Tristan merkt nicht, dass er die Frau anstarrt und nicht daran gedacht hat, ihr zu helfen oder etwas zu unternehmen. Eine Mischung aus Selbstzweifel und Ratlosigkeit bäumt sich in ihm auf. Doch seine Blicke bleiben nicht unbemerkt. Ruckartig dreht sich ihr Kopf zur Seite. Er schafft es nicht, seinen Blick abzuwenden oder so zu tun als würde er zufällig in ihre Richtung schauen.

Die braunen Augen scheinen ihm sagen zu wollen, "Wieso schaust du nur? Wieso hilfst du mir nicht? Siehst du nicht, dass ich jemanden brauche?"

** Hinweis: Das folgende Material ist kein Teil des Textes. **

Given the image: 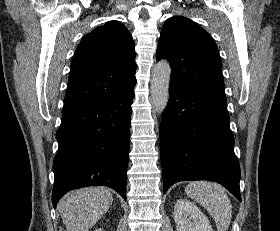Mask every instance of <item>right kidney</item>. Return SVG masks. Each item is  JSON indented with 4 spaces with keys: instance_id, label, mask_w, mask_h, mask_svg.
<instances>
[{
    "instance_id": "right-kidney-1",
    "label": "right kidney",
    "mask_w": 280,
    "mask_h": 231,
    "mask_svg": "<svg viewBox=\"0 0 280 231\" xmlns=\"http://www.w3.org/2000/svg\"><path fill=\"white\" fill-rule=\"evenodd\" d=\"M95 231H102V229H95Z\"/></svg>"
}]
</instances>
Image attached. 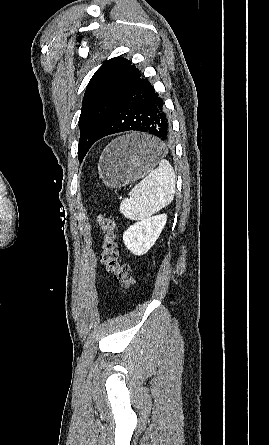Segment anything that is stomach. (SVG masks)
<instances>
[{"mask_svg": "<svg viewBox=\"0 0 269 445\" xmlns=\"http://www.w3.org/2000/svg\"><path fill=\"white\" fill-rule=\"evenodd\" d=\"M162 151V144L150 137L139 134L120 137L100 156L99 177L108 187H123L150 172Z\"/></svg>", "mask_w": 269, "mask_h": 445, "instance_id": "stomach-1", "label": "stomach"}]
</instances>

Normalerweise würde ihn eine solche Situation kalt lassen. Zu gross ist die Gefahr, erneut zu scheitern. Doch diesmal ist etwas anders. Tristan spürt, dass er der Frau helfen möchte. Er versucht, sich zu erklären, warum er nicht wie gewöhnlich einfach wegschauen kann. Das Ganze einfach geschehen lassen. Die Fremde ihrem Leid überlassen und sich selbst wieder in sein Schneckenhaus zu verkriechen, auch wenn ihn das eines Tages sein Leben kosten würde.

Noch bevor er realisiert, was er tut, erhebt sich Tristan von seinem Sitz und stolpert in Richtung der braunen Augen. Als er neben ihr steht, hört er sich selbst fragen: „Hey, ist alles klar bei dir? Sieht so aus als wärst du ganz schön übel auf die Fresse gefallen. Hast du noch nen Platz frei?“

Was war nur los mit ihm?

Das war nicht er selbst, denn mit der Zeit hatte er gelernt, sich von der Aussenwelt abzuschotten. Das Leiden mit wohliger Wärme zu betäuben. Das ewige Hin und Her, die Vibration des Lebens, welche für Tristan längst erloschen schien, beginnt langsam wieder zu flackern.

„Mit mir ist alles in Ordnung, danke“, antwortete die Frau. Als sie bemerkt, wie Tristan den dunkelroten Fleck auf dem Boden mustert, fährt sie fort: “Meine Rotweinflasche ist leider zerborsten, keine Sorge, mir ist nichts passiert. Aber du darfst dich gerne zu mir setzen."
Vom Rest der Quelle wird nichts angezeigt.